Vertex filters β€” only match vertices satisfying a condition:

p:person[WHERE birth_date >= "2000-01-01"]->acted_in->m:movie

Multiple independent patterns in a single block β€” all must be satisfied for the action to fire:

/
  p:person->acted_in->m:movie
  p:person->directed->m:movie
  + p->acted_and_directed->m
/ -> m.title as movie, p.name as actor

πŸ”„ What Would It Look Like to Run This?

At a high level, the tool would:

  1. Read the configuration file and resolve any $variable placeholders passed on the command line.

  2. Stream data from each source into the graph β€” filtering rows, transforming them into vertices and edges via the load scripts, and persisting everything to the database.

  3. Watch the graph for pattern completions β€” as edges land, the tool continuously checks whether any of the declared patterns are now fully satisfied.

  4. Fire actions and print results immediately β€” the moment a match is found, the + edges are created and the projected output is flushed to stdout right away, without waiting for ingestion to finish.

This last point matters: matches don't accumulate and print at the end. They appear as soon as they're found, interleaved with ongoing ingestion. If you're streaming a large dataset, you'd start seeing output long before the last row is processed.

For the movie example, as soon as both the acted_in and directed edges involving Clint Eastwood and Unforgiven are present, the pattern is satisfied and a line appears on stdout. Morgan Freeman only acted, so he never completes the pattern β€” no false match, no output for him.

The system is also tolerant of edges arriving out of order. If a directed edge lands before the corresponding acted_in edge exists yet, the check is retried automatically once the missing piece shows up. You don't have to pre-sort your data or reason about arrival order.

The key design intent is that you never have to write a query. You declare the shape of what you're looking for and let the tool figure out when it exists.


🧠 Why This Configuration Style?

A few deliberate design choices worth calling out:

  • One file per source, multiple sources per file. The same CSV can produce vertices, edges, and genre tags all at once β€” by duplicating the source entry with different filters. No preprocessing step required.

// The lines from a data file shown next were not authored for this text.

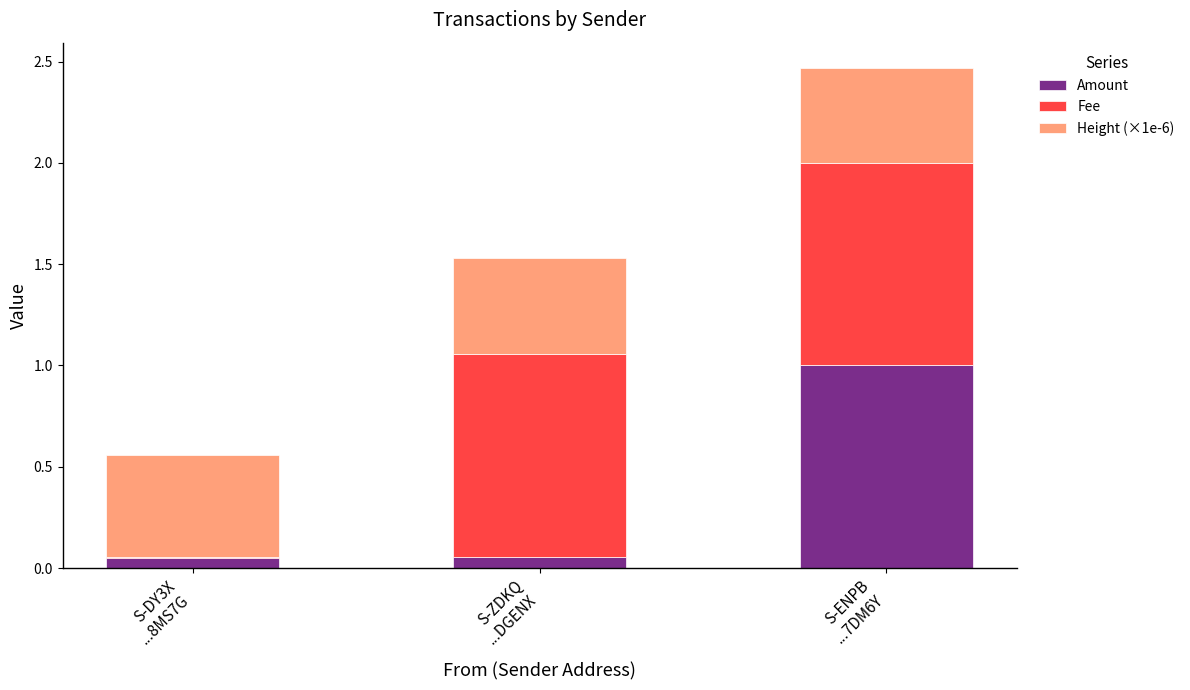

What is the sum of all Amount values?

1.1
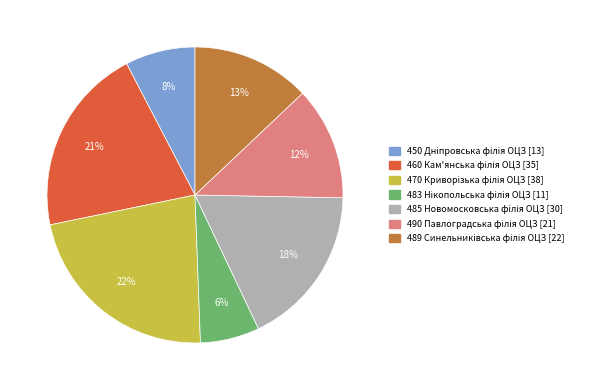

To the nearest percent, what is the difference between the largest and smallest slice percentages?

16%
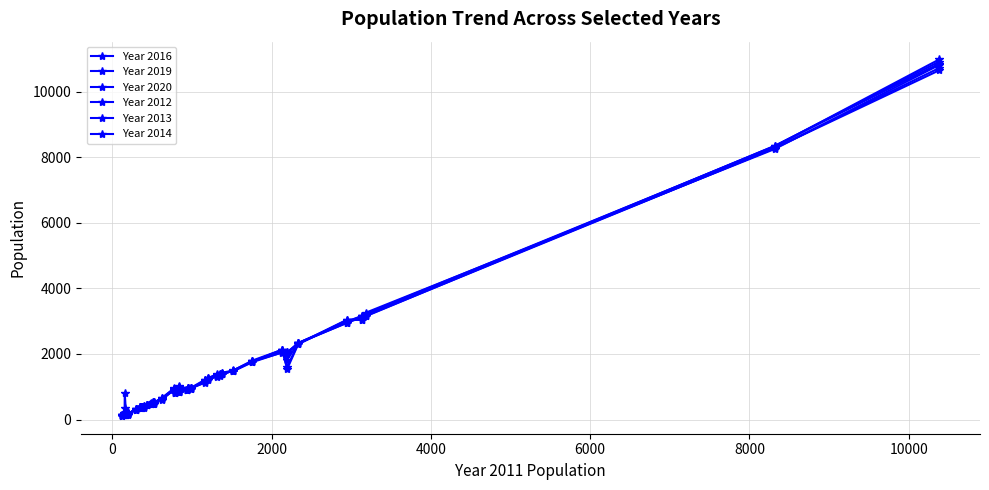

Does the chart have visible grid lines?

Yes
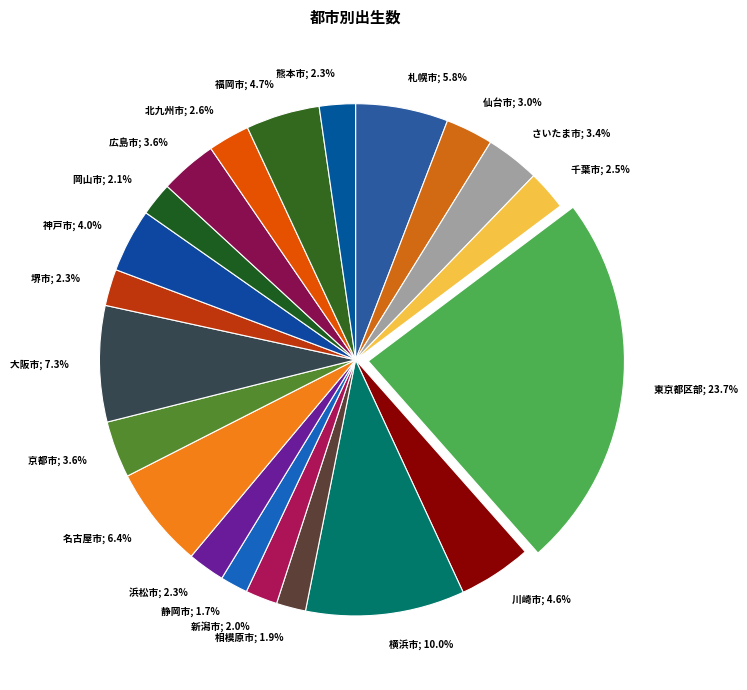

Between 東京都区部 and 横浜市, which is larger?

東京都区部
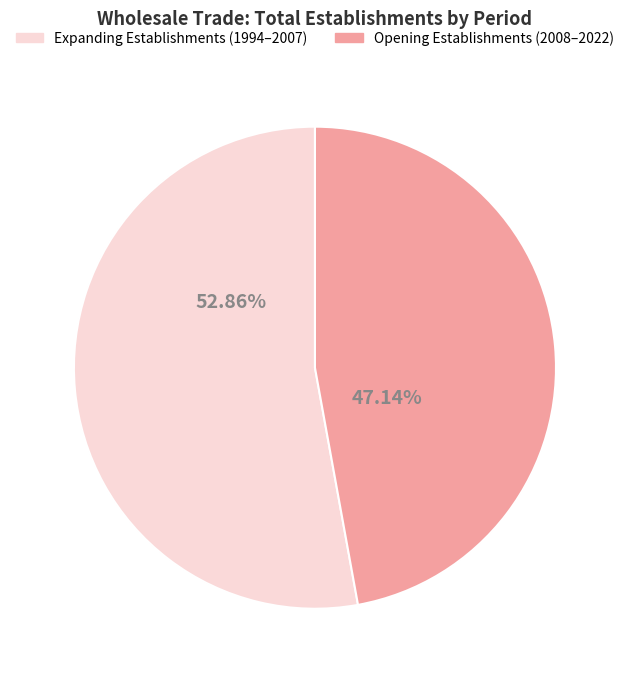

To the nearest percent, what is the average slice percentage?

50%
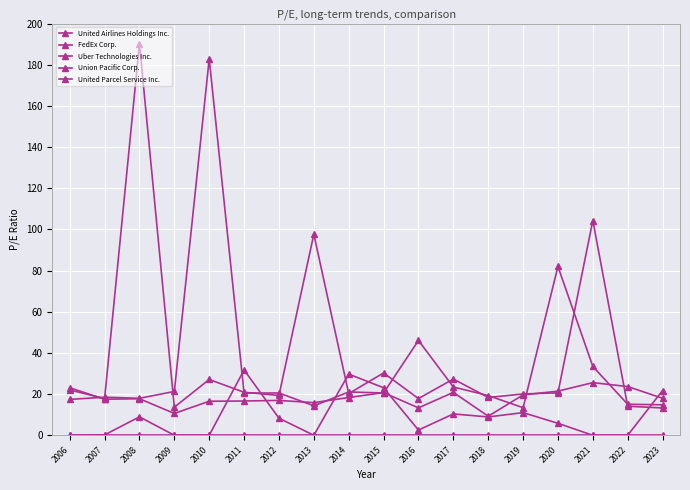

Does the chart have visible grid lines?

Yes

  • VRL for transformations. It's expressive enough to handle type coercions, array splits, conditional logic, and nested structures, while being safe and sandboxed. No need to invent yet another mini-language for data wrangling.

  • Aliases as join keys. Using the same alias name to enforce vertex identity across pattern lines is a small syntax choice that turns out to be remarkably readable. The pattern says what you mean.

  • Declarative actions. The + syntax for derived edges mirrors the + syntax in the load scripts. Once you understand one, you understand the other.

  • Idempotent by construction. Derived edges get a deterministic ID from their endpoints, so running the same match twice is harmless. No deduplication logic to write, no risk of polluting the graph with duplicate relationships.

  • Results stream, they don't batch. Output is flushed to stdout the moment a match is confirmed. You can pipe the output, process it downstream, or just watch it in a terminal β€” it behaves like any other streaming Unix tool.


πŸ‘‰ TL;DR

Streaming graph pattern matching is about detecting when a meaningful subgraph completes β€” incrementally, as edges arrive, without scanning the whole graph.

A YAML config maps raw data to graph elements via VRL, and a declarative DSL expresses the patterns you care about. When a pattern matches, derived edges are created automatically.